Considérez cela comme une forme d’indigestion interstellaire, a déclaré Lingam.

“Ce rayonnement peut bombarder les atmosphères”, a-t-il déclaré.

«Cela peut conduire à l’érosion de ces atmosphères. Il peut fournir beaucoup de rayonnement UV, il peut être nocif pour la biologie, etc. Certaines des mêmes ramifications s’appliquent également aux vents à grande vitesse du trou noir. Ce sont quelques-uns des nombreux effets que nous avons examinés.

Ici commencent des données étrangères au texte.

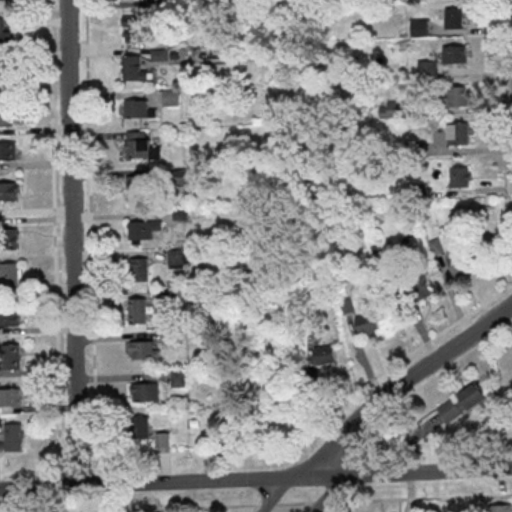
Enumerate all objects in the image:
building: (452, 17)
building: (454, 17)
building: (133, 23)
building: (132, 27)
building: (5, 35)
building: (1, 36)
building: (455, 53)
building: (160, 54)
building: (453, 54)
building: (134, 67)
building: (134, 71)
building: (6, 72)
building: (6, 79)
building: (459, 95)
building: (171, 96)
building: (135, 107)
building: (388, 108)
building: (138, 112)
building: (7, 114)
building: (8, 114)
building: (460, 132)
building: (141, 144)
building: (137, 146)
building: (5, 150)
building: (461, 176)
building: (136, 183)
building: (140, 188)
building: (10, 190)
building: (7, 191)
building: (143, 230)
road: (503, 235)
building: (9, 238)
building: (8, 239)
road: (70, 243)
building: (180, 257)
building: (458, 262)
building: (138, 268)
building: (10, 272)
building: (422, 283)
building: (137, 309)
building: (10, 315)
building: (367, 323)
building: (144, 348)
building: (322, 354)
building: (11, 355)
road: (401, 380)
building: (146, 391)
building: (11, 395)
building: (463, 401)
building: (141, 426)
building: (11, 437)
building: (162, 438)
road: (464, 440)
road: (255, 479)
road: (324, 493)
road: (271, 495)
road: (361, 499)
road: (344, 506)
building: (501, 507)
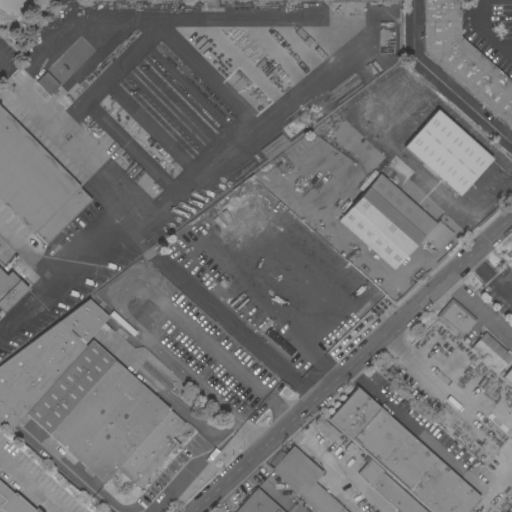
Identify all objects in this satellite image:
road: (493, 0)
parking lot: (143, 12)
road: (167, 15)
road: (484, 31)
parking lot: (490, 32)
parking lot: (4, 51)
building: (463, 59)
building: (464, 59)
road: (440, 81)
building: (47, 83)
building: (48, 84)
building: (378, 112)
road: (258, 126)
road: (73, 142)
building: (498, 152)
building: (446, 153)
building: (447, 153)
building: (35, 183)
building: (35, 184)
building: (28, 205)
building: (385, 221)
building: (386, 222)
building: (438, 236)
building: (438, 236)
road: (490, 277)
road: (63, 282)
building: (10, 290)
building: (9, 291)
building: (244, 297)
building: (235, 305)
road: (221, 316)
road: (152, 319)
building: (455, 319)
building: (456, 319)
building: (269, 321)
parking lot: (3, 343)
building: (491, 352)
building: (491, 352)
building: (298, 364)
road: (353, 365)
building: (507, 376)
building: (508, 376)
building: (87, 400)
building: (87, 401)
road: (402, 415)
building: (327, 429)
building: (401, 456)
road: (336, 469)
building: (303, 480)
building: (337, 483)
road: (30, 484)
road: (171, 486)
building: (11, 501)
building: (12, 502)
building: (257, 503)
building: (257, 504)
road: (109, 505)
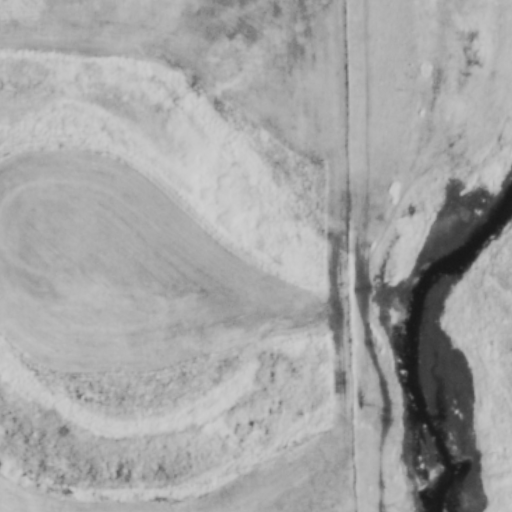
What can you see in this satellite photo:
river: (431, 321)
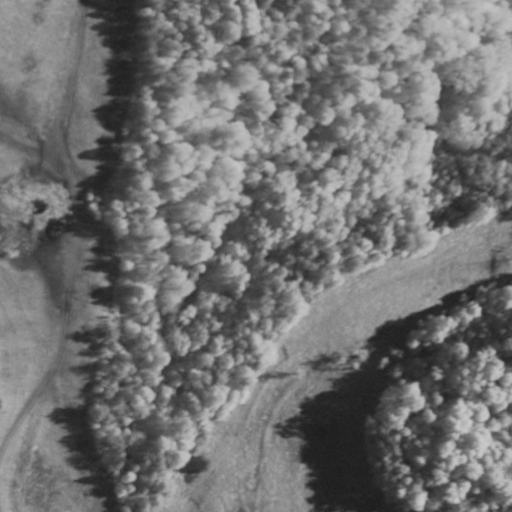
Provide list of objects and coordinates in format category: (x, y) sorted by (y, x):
road: (380, 36)
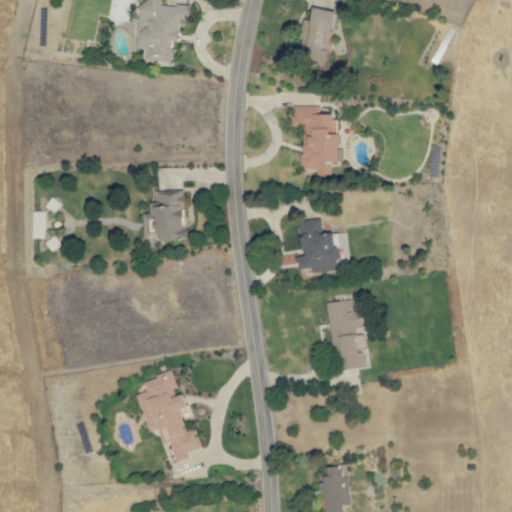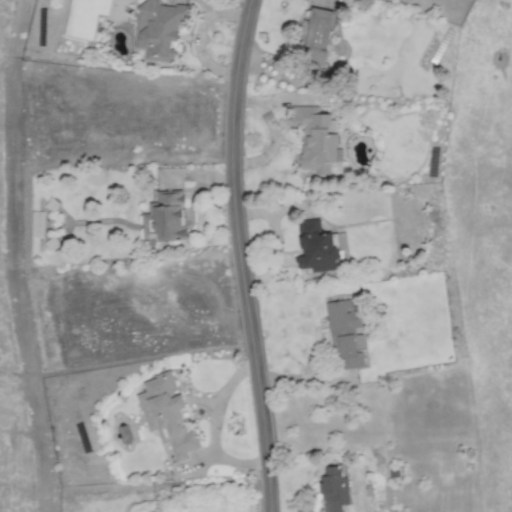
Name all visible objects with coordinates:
building: (159, 29)
building: (317, 32)
building: (316, 138)
building: (165, 218)
building: (320, 247)
road: (242, 255)
building: (346, 335)
building: (167, 415)
building: (335, 489)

Il reste encore beaucoup de recherches sur le vent dans les trous noirs.

Lingam a noté que le modèle prend en compte l’expansion uniforme du vent dans l’espace, alors que les travaux futurs devraient examiner l’émission de rayonnement et de vents sous forme de jets, qu’il espère étudier avec Perlman et ses collègues italiens.

Pour ceux qui s’inquiètent des radiations et des vents du trou noir supermassif de la Voie lactée affectant la Terre, il n’y a aucune raison de s’inquiéter.

“La bonne chose que nous avons apprise au cours de ce travail est que beaucoup de ces effets s’étendent jusqu’à 3 000 années-lumière, peut-être 5 000 années-lumière, dans certains cas extrêmes”, a déclaré Lingam.

“Mais la Terre, heureusement, est située à 26 000 années-lumière du centre de la Voie lactée, elle est donc confortablement en dehors de cette zone d’influence, si nous pouvons l’appeler ainsi, de l’activité des trous noirs. Par conséquent, nous pourrions nous considérer chanceux d’habiter cette région relativement paisible de notre galaxie.